Data extracted from a collection:

══════════

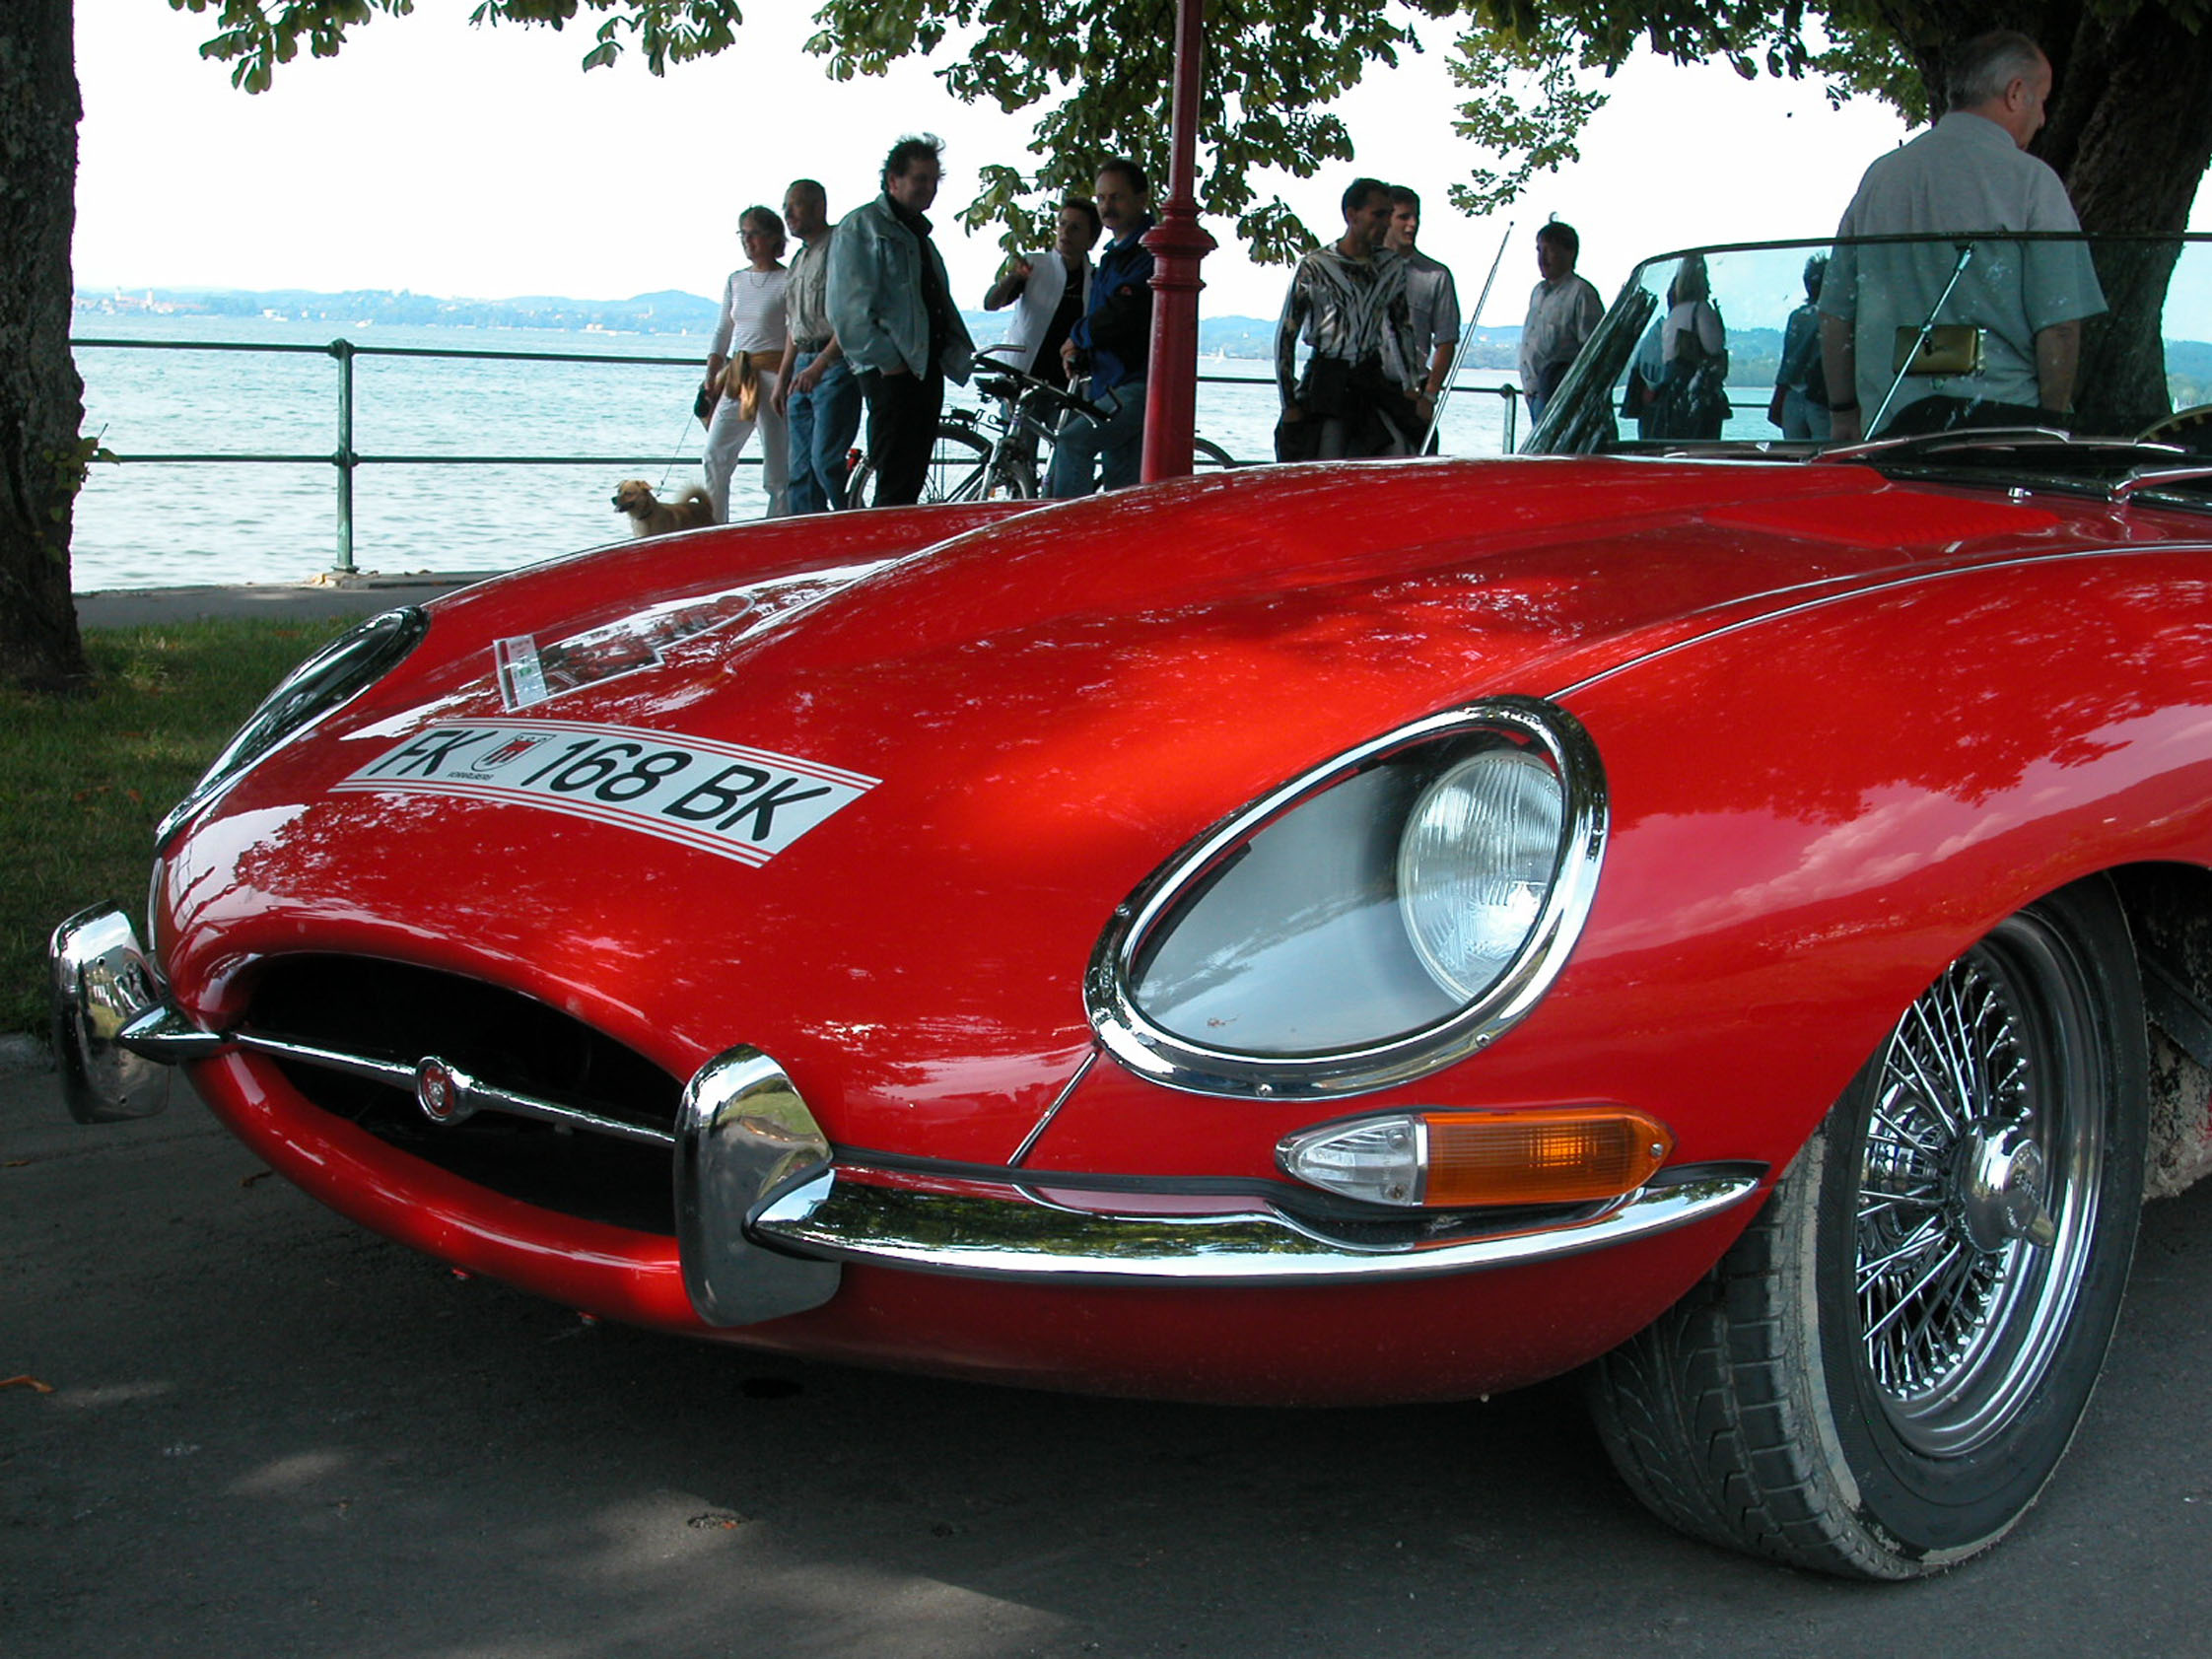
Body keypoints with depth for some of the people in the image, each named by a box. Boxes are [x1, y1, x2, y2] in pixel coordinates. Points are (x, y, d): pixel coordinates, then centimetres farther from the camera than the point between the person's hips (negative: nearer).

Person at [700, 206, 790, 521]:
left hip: (774, 374, -6)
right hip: (736, 377, 6)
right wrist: (711, 378, 11)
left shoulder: (788, 281, -4)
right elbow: (722, 333, 19)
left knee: (777, 464, -3)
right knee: (715, 457, -1)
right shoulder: (735, 281, 14)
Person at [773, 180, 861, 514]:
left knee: (826, 461, -17)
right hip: (805, 368, 9)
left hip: (836, 364, -9)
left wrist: (820, 364, -22)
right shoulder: (800, 258, 22)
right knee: (801, 470, 5)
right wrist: (782, 380, 24)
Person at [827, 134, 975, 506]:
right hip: (890, 373, -9)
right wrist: (885, 360, -17)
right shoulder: (861, 227, -4)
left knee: (913, 477, 7)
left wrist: (957, 352, 11)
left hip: (927, 368, 9)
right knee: (895, 480, -13)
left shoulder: (917, 232, 24)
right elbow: (849, 308, -12)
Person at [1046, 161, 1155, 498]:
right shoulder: (1114, 254, 20)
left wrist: (1077, 336, -6)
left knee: (1071, 442, -21)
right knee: (1120, 486, 9)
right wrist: (1078, 351, 3)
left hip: (1140, 387, -10)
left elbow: (1124, 315, -22)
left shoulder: (1152, 252, -11)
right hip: (1111, 387, 10)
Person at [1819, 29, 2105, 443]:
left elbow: (1835, 313, 14)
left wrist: (1844, 412, 22)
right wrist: (2051, 424, 2)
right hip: (2000, 415, -5)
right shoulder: (2030, 180, -4)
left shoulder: (1881, 175, 10)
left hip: (1886, 423, 5)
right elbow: (2059, 324, -8)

══════════

**EXERCISE GOAL:** Find all lines holding the word "knee" in the records above and copy them.

**EXPECTED ANSWER:**
left knee: (777, 464, -3)
right knee: (715, 457, -1)
left knee: (826, 461, -17)
right knee: (801, 470, 5)
left knee: (913, 477, 7)
right knee: (895, 480, -13)
left knee: (1071, 442, -21)
right knee: (1120, 486, 9)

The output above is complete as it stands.